Having an idea of what is covered by your insurance company and what your anticipated out-of-pocket costs will be will help you determine your overall budget.
2. Research & Compare Agencies
If you decide to use an egg donation agency to find your egg donor, The American Society for Reproductive Medicine website is a great place to start for a list of egg donation agencies. Be sure to ask the following questions of the agency representatives:
- What is the agency fee? What does the fee include?
- What are the donor fees? (Donor fees, agency fees and agency policies vary from agency to agency.)
- What are estimated travel costs for out-of-state donors?
- What is the agency’s refund policy if either party changes their mind? (Not all agencies list their refund policies on their websites.)
Email an agency representative and ask any questions that you have (having things in writing is always a good idea). It may also be helpful to make a detailed list of each agency when comparing costs and policies. Being able to compare policies and fees may help you when making your final decision on an egg donor.
3. Calculate Additional Costs
You will likely have additional out-of-pocket expenses as you pursue the donor egg path, outside of medical costs. You will most likely have to pay out-of-pocket for legal counsel for both you and your egg donor. Your clinic may also require additional expenses such as blood screening tests and supplemental insurance for your egg donor, and a coordination fee for the clinic. Your egg donor will also have to undergo mental health screening that is not typically covered by insurance. These items should be discussed with the financial coordinator at your clinic to determine all anticipated costs before moving forward.
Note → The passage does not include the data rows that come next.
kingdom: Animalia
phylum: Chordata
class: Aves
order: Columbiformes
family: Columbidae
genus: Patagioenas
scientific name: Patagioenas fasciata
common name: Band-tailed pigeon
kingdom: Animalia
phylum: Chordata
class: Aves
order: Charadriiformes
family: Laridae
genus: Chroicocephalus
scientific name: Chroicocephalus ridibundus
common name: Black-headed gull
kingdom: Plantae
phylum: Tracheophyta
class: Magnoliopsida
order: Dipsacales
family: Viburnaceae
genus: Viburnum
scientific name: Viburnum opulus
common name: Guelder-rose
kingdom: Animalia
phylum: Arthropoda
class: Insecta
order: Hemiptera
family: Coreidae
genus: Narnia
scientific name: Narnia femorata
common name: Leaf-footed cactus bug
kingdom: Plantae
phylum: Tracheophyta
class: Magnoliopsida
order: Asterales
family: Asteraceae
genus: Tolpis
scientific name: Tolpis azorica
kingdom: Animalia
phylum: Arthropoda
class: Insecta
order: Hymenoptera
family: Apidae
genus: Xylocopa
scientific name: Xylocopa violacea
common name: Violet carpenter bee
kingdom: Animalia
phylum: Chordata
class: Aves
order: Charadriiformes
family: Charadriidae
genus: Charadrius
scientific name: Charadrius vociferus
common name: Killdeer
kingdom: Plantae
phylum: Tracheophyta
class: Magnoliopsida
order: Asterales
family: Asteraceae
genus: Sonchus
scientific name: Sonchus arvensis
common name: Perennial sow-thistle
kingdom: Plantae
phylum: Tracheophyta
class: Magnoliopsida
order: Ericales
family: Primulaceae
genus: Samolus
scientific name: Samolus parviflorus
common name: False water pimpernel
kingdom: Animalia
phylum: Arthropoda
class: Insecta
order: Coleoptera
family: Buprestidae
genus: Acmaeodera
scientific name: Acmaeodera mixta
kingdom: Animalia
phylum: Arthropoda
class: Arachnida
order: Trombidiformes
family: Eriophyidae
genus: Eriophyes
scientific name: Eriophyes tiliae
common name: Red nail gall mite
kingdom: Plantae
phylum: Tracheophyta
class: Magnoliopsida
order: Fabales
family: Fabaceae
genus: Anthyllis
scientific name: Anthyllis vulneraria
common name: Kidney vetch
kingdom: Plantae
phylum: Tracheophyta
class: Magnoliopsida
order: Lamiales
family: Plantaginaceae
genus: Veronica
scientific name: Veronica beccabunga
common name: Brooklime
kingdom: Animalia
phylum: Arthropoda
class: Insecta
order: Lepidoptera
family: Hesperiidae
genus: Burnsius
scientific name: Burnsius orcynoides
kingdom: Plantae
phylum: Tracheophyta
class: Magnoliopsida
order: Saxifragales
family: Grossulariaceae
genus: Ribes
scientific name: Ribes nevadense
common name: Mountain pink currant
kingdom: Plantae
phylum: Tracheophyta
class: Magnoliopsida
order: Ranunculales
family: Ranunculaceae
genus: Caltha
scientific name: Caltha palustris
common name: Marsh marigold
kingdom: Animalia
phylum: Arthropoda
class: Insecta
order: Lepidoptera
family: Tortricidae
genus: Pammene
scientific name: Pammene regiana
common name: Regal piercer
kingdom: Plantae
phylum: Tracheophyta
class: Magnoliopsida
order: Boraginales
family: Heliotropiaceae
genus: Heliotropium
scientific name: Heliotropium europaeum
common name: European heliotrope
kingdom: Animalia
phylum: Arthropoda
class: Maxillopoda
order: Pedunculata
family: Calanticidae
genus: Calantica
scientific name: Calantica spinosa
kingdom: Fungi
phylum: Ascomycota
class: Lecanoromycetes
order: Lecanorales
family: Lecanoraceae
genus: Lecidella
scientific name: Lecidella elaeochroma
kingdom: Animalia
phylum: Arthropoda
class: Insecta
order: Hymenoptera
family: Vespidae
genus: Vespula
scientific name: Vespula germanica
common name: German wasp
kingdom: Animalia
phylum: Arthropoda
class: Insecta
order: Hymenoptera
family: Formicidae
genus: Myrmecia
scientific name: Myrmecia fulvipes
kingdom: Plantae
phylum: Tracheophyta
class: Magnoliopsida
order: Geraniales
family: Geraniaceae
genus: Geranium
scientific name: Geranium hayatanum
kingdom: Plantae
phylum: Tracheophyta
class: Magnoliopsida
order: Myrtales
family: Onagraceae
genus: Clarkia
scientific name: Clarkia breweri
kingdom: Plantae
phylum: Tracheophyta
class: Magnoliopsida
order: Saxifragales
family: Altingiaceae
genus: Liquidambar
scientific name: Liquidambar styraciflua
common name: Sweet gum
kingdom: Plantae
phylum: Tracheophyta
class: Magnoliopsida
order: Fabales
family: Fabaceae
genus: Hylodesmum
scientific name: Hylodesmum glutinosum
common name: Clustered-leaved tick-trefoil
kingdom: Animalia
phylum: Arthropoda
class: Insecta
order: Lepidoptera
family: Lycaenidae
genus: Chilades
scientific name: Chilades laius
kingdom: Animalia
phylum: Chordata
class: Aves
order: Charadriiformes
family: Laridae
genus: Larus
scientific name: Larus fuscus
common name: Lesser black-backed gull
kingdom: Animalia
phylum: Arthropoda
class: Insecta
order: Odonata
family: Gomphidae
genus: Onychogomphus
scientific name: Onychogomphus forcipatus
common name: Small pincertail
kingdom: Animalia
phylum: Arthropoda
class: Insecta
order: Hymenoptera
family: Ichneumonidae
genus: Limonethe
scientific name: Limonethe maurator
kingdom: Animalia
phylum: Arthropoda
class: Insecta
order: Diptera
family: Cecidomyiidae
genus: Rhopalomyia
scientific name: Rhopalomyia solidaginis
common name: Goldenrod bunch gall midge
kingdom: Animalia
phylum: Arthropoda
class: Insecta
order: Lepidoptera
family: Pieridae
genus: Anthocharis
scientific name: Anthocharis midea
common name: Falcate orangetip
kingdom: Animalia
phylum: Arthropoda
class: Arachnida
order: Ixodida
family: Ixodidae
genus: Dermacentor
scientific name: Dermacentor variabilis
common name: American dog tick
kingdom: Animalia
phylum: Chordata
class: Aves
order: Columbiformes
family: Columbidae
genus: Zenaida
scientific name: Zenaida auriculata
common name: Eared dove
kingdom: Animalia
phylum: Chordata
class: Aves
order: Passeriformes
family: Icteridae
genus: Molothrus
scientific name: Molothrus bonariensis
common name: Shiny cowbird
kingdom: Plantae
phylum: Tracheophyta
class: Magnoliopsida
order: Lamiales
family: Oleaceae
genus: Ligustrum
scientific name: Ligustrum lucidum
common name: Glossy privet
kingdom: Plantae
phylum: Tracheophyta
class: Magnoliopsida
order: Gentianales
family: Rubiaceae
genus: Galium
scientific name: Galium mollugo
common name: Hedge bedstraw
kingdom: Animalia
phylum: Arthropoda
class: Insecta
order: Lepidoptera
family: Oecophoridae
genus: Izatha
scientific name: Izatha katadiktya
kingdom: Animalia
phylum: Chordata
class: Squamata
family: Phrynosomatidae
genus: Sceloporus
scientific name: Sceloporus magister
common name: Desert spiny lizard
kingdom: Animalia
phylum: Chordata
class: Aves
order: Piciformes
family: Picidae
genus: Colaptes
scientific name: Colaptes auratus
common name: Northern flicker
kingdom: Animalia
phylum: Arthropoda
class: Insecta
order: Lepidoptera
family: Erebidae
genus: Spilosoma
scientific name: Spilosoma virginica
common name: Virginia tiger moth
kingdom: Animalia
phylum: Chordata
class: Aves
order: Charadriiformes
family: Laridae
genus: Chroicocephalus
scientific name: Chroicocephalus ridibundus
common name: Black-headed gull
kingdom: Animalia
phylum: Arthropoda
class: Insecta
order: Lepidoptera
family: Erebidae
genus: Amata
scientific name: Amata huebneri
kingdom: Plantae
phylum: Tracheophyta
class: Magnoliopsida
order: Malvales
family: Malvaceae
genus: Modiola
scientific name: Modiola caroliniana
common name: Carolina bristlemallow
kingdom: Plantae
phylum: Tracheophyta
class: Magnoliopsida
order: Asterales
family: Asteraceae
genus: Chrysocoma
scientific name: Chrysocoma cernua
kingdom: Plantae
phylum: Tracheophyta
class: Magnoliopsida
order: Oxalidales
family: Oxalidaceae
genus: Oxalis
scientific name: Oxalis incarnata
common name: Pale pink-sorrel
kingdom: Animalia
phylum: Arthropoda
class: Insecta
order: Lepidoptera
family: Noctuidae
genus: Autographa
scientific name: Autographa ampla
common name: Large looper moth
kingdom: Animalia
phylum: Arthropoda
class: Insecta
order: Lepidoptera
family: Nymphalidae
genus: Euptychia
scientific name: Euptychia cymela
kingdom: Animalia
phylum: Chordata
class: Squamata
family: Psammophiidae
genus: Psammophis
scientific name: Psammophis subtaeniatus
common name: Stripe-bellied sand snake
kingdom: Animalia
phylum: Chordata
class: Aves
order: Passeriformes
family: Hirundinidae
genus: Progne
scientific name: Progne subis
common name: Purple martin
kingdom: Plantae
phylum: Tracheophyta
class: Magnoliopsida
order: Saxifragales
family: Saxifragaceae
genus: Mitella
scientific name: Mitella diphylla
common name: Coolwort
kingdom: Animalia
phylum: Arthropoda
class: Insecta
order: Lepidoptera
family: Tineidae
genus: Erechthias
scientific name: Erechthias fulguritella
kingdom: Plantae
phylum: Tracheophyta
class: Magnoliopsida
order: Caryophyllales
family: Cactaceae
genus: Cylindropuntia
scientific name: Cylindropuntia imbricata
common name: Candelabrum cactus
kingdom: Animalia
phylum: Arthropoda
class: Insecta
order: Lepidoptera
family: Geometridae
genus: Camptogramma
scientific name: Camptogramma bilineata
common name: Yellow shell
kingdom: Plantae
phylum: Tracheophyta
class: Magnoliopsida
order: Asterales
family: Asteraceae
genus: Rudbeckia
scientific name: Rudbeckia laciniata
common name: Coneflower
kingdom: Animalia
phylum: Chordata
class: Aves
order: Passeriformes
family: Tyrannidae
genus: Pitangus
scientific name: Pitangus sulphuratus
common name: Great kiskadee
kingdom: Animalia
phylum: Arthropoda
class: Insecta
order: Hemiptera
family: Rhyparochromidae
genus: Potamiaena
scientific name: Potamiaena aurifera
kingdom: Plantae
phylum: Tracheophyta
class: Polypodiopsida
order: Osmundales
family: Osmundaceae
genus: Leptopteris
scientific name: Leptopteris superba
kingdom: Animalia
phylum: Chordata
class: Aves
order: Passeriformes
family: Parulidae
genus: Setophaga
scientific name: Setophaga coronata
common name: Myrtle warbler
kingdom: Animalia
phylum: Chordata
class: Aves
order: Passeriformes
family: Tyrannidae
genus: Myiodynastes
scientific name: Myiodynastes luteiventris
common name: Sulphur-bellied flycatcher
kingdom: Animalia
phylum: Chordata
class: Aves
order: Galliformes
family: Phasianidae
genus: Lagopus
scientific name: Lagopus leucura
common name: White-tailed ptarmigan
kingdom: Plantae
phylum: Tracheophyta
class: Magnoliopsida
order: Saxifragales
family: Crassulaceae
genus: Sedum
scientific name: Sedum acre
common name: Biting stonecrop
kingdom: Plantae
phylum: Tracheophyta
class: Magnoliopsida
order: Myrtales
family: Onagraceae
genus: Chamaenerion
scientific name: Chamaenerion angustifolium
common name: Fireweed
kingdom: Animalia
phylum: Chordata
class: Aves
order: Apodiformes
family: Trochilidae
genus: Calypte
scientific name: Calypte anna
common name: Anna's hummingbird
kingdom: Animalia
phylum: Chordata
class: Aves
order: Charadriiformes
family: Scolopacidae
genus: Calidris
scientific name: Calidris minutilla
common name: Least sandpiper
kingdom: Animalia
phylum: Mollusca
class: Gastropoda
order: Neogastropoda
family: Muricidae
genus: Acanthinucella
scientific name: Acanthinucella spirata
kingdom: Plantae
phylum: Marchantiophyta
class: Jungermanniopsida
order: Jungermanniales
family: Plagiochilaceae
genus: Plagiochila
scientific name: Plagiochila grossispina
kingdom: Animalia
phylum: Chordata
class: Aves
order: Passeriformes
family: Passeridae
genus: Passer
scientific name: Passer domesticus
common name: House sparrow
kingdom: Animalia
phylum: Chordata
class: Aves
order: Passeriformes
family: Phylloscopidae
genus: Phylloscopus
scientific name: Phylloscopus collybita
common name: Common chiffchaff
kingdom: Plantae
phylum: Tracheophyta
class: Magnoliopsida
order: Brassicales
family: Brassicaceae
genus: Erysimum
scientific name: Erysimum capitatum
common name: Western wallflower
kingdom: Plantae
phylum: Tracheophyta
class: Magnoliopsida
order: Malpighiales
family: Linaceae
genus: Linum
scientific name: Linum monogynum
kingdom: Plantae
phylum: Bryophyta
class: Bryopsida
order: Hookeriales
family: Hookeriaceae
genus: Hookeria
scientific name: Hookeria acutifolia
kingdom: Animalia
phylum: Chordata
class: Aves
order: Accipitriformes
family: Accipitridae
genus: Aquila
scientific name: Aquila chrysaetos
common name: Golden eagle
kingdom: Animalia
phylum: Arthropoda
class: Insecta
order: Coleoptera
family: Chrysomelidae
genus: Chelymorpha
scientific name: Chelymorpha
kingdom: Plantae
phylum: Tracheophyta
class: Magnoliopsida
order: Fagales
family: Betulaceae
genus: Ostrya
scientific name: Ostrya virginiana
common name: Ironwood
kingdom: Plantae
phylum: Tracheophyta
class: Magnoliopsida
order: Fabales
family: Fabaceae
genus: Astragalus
Selecting a local donor vs. an out-of-state donor will save you travel costs. If you do select an out-of-state donor, keep in mind that you will be responsible for any travel costs associated with the cycle. This may include airfare, hotel, cab fare, and food allowances for the donor and her companion during the time of retrieval (as well as an initial visit to the clinic). The agencies will be able to give you a general estimate of these costs up front.
Be aware that some agencies also charge additional fees for lost wages for the donor during the time she is cycling, and/or childcare costs if the donor has children. These costs are not always listed on the agency websites, so be sure to ask questions.
4. Establish your Overall Budget
Once you have gathered your information, it is important to establish your overall budget. Having a good idea of what your anticipated out-of-pocket expenses may affect other decisions you make– such as whether you select a local or out-of-state donor. You may decide to save the cost of the egg donation agency fee altogether by using an egg donor known to you or selecting a clinic that has its own in-house pool of donors. Now is a good time to identify any potential cost savings, and determine what is important to you.
5. Find a Support Network
One of the most important things you can do for yourself during this process is to reach out for support. RESOLVE New England is a great resource for finding local support and discussion groups focusing on a variety of topics. Connecting with other people who are experiencing similar circumstances can be a powerful tool in the healing process. It is also a great place to exchange useful information with people who understand what you are going through.
Although this process can be overwhelming, remember that the decision to welcome donor egg as your family building path can also bring a sense of relief and new hope. Although all of this can be unpredictable at times, arming yourself with as much information as possible may help you in navigating the process.